7 of 8 people found the following review helpful
Successful drama yet also thought-provoking,
This review is from: Challenge to Lassie [VHS] (VHS Tape)
We watched Challenge to Lassie on VHS 54 years after its release, and having also recently seen the latest Matrix and Lord of the Rings films.
What a contrast! There is something utterly charming about this simple, hour-and-15-minute film from another era without a single wasted moment or fancy SFX or eternal subplots
Lassie as a puppie is adorable (full disclosure: my husband and I have two shelties, one a gigantic near-twin of Lassie, with his honey coat and white blaze and flapping ears). As an adult, she acts quite like our shelties, who tug us by the wrist, whimper and bark and paw our knees to communicate. Sheepdog owners will recognize a lot of their intelligent companions in the 1949 movie version Lassie. This Lassie doesn't have the comically overblown talent of the TV version, so aptly parodized by Mad magazine (wherein Lassie fills out the tax returns for the ranch). She is instead quite clever in a way realistic to the various Scottish herding dogs.
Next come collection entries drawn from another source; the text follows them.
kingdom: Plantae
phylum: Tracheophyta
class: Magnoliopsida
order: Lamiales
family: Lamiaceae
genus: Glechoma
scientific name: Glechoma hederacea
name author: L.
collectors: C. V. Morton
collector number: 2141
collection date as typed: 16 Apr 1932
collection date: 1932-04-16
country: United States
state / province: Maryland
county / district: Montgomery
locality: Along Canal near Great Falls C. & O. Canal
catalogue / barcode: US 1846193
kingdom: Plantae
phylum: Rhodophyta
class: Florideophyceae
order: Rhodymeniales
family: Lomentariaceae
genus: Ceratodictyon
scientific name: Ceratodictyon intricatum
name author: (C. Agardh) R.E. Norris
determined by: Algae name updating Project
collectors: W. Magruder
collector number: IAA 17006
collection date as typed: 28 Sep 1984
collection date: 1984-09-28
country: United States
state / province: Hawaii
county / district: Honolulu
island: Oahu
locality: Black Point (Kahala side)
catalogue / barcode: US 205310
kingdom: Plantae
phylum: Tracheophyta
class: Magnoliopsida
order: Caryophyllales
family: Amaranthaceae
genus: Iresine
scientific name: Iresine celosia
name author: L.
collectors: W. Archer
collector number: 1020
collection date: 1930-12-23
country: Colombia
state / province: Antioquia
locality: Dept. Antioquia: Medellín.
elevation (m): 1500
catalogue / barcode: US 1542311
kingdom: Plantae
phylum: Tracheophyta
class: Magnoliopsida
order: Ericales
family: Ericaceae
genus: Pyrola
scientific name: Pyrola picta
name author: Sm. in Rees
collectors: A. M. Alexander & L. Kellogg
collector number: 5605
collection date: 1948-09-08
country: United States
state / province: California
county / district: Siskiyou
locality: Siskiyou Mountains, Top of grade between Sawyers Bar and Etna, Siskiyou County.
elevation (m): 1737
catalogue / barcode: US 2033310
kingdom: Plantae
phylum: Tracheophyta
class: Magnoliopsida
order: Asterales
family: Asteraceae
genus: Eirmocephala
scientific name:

Her master Jock is scrupulously honest; and Lassie a paragon of devotion.
"Challenge" also contains a little morality play demonstrating the legal principle that bad cases make bad law. After Jock's murder, a panel of Edinburgh judges want to put down the ownerless dog because technically no one can buy her the required collar and tag. Much like the Biblical mockery of the Pharisees as heartless technocrats, tenement children arrive to point out the absurdity of the court.
This is a little jewel of a movie -- as the earlier reviewer states it is good family entertainment but to a pair of adult viewers it also held its own as a quality film.